Tuesday, May 14, 2019
The impact of consumption and Investment on the GDP in Qatar (1990- Statistics Project
The impact of consumption and Investment on the GDP in Qatar (1990- 2012) - Statistics Project ExampleThe reason for selecting this period of data was the incomplete data for all(prenominal) three variables that could have extended the analysis for the longer period. Moreover, it is important to provide definition of three variables include in the analysis.Net FDI = The net inflows of investment to acquire a lasting management interest (10 percent or more of voting stock) in an enterprise operating in an economy other than that of the investor. ( indication Queries).The table indicated the countrys GDP increased significantly from 1994 to 2011 as the lowest value was put down in 1994 and the maximum value was achieved in 2011. A sharp decline in the countrys GDP was recorded in 2009. Similar trends were observed in other two variables. The countrys exports increased significantly in the year 2011. The third variable net inflows also showed a squiffy growth in the selected period. However, in 2011 a major decline was recorded.The results indicated that the value of adjusted R2 was 0.9871, which implies that the regression sticker implemented explained 98.71% of the total variations observed in 18 data entries.

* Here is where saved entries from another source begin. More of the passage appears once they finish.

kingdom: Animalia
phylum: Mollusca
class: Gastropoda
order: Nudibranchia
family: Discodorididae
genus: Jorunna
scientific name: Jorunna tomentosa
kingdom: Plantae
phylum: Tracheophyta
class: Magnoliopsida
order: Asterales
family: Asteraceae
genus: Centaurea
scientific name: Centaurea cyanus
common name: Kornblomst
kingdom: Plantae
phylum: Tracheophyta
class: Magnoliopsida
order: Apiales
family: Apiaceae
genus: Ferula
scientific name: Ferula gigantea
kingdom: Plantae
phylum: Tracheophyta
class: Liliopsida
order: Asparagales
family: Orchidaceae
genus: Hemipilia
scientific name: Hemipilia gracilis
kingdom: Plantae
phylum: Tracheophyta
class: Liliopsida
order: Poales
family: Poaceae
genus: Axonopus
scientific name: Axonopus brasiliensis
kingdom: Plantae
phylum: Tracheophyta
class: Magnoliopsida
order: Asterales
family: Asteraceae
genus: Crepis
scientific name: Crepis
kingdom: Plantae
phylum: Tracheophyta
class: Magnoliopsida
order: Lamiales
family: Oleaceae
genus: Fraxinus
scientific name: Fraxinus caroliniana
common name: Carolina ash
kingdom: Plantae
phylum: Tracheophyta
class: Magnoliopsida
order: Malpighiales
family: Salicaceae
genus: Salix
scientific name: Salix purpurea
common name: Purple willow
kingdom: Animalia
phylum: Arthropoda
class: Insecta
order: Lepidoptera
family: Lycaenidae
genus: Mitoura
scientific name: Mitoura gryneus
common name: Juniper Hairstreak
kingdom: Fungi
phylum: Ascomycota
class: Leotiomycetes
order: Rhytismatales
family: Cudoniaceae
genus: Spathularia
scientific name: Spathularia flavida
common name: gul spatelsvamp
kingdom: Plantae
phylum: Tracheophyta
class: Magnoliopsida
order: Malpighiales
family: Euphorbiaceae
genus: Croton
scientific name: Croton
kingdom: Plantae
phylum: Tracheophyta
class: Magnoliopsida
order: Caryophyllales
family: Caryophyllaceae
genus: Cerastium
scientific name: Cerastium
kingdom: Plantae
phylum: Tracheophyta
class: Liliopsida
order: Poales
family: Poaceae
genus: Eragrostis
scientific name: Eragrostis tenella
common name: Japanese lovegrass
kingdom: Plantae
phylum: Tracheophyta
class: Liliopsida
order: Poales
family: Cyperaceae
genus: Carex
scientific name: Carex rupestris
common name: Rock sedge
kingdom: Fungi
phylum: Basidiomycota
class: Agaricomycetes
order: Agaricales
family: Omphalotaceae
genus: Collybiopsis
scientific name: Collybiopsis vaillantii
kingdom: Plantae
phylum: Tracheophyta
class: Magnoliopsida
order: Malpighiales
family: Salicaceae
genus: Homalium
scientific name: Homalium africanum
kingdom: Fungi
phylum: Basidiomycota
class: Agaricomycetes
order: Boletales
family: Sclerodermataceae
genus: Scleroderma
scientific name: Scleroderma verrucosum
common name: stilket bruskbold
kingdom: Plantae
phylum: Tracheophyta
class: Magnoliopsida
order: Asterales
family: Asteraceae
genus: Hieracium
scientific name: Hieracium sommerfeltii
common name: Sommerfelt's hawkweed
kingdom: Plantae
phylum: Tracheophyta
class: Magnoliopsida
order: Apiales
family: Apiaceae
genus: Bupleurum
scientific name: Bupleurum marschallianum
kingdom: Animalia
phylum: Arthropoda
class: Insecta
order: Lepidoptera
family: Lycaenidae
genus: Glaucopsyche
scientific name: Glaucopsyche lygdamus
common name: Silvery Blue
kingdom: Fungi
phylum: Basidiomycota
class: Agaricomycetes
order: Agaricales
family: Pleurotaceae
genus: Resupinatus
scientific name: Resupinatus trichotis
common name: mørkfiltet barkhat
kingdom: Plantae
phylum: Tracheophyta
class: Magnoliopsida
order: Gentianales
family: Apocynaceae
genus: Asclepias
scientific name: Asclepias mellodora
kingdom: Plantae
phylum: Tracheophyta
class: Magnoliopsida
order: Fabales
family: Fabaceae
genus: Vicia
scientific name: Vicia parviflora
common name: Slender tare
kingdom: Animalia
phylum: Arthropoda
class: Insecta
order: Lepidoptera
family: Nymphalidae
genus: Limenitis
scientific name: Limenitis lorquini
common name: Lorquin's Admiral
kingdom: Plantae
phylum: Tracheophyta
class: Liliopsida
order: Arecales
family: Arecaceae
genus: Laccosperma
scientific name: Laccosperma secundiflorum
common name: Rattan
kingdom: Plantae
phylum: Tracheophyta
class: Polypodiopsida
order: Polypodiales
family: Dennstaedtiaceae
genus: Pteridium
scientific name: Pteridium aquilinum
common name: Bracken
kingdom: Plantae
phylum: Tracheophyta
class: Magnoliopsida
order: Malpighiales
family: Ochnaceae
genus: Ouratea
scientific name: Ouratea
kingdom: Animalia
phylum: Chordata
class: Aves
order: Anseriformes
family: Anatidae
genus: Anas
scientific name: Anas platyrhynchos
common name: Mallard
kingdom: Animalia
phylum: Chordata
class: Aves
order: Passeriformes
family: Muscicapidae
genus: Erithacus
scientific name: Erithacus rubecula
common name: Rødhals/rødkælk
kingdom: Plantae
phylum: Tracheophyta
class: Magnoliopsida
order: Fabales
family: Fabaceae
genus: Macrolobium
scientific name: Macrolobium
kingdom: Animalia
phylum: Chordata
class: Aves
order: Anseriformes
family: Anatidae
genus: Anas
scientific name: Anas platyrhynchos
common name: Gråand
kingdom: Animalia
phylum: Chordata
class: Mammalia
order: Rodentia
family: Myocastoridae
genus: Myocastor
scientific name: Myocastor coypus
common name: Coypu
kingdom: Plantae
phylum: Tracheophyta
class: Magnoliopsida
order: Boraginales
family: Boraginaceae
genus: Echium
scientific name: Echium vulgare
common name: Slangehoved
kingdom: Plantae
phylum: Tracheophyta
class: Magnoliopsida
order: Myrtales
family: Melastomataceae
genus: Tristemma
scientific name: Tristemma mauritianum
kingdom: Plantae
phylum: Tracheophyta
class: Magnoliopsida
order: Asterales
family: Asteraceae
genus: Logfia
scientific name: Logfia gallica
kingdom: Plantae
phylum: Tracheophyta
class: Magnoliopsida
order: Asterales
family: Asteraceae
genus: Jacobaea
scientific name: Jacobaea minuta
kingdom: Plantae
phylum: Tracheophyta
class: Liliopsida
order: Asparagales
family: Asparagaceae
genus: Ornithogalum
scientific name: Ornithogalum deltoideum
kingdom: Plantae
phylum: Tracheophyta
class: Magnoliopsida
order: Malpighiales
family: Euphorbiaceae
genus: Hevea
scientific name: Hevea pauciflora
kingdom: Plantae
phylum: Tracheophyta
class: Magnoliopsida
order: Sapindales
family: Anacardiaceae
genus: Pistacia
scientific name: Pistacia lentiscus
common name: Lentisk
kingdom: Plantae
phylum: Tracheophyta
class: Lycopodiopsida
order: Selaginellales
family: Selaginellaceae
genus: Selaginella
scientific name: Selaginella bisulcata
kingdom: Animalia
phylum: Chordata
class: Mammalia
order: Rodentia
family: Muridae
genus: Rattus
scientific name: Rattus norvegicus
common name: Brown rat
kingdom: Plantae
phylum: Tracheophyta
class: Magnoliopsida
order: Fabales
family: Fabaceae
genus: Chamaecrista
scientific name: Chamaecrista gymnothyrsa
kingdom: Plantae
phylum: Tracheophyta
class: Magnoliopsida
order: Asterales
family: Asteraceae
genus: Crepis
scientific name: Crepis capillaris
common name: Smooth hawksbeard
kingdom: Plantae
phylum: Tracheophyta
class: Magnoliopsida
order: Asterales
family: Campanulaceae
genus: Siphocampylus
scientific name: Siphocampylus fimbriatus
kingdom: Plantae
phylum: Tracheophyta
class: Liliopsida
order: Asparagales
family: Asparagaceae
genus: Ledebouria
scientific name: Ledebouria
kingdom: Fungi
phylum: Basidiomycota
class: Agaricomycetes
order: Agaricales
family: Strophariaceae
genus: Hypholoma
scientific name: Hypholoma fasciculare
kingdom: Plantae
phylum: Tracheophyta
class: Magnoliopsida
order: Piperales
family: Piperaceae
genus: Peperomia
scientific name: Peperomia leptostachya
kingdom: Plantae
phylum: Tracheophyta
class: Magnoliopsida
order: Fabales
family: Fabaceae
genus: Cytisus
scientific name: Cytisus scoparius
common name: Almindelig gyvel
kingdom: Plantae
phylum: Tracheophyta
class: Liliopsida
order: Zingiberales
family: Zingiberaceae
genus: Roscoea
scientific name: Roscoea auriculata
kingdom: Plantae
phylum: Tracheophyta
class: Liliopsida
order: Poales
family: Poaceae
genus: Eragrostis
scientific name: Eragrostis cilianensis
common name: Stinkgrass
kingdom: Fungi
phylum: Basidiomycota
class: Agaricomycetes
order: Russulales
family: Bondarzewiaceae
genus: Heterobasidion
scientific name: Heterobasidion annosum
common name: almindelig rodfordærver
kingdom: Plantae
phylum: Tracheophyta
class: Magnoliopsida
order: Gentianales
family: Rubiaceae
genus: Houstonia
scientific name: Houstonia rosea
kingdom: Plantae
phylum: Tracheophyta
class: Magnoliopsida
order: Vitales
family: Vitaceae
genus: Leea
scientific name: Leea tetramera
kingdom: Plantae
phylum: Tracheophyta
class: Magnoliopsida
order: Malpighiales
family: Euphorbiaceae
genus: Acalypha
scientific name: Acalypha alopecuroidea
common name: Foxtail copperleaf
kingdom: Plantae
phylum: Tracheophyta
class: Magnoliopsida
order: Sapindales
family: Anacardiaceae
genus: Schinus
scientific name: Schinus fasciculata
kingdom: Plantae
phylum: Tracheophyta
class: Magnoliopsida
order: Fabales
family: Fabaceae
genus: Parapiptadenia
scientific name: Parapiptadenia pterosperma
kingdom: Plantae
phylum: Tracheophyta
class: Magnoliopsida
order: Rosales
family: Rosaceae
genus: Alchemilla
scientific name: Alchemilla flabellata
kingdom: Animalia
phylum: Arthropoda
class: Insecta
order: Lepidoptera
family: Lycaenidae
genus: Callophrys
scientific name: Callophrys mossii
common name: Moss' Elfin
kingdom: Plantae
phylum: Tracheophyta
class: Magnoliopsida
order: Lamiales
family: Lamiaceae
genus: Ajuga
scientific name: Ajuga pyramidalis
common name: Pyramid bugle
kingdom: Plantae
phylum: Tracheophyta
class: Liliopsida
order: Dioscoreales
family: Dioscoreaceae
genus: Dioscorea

The regression equation obtained from the analysis indicated that the coefficient of constant, 0 was 664545798.4126. A high value of constant coefficient suggested that there are other factors that affect the countrys GDP. Referring back to the equation of GDP provided, it could be noted that there are other variables included in the calculation of GDP.The coefficient of slopes obtained from the regression analysis were 1 = 1.4160 (exports) and 2 = 3.7452 (FDI net inflow). These values indicated that there is a arrogant relationship between GDP and exports and GDP and FDI net inflows. The findings reassert that to calculate a countrys GDP the values of investment and exports are added. The results imply that for every $1 increase or mitigate in expo rts the countrys GDP would increase or decrease by $1.4160 respectively.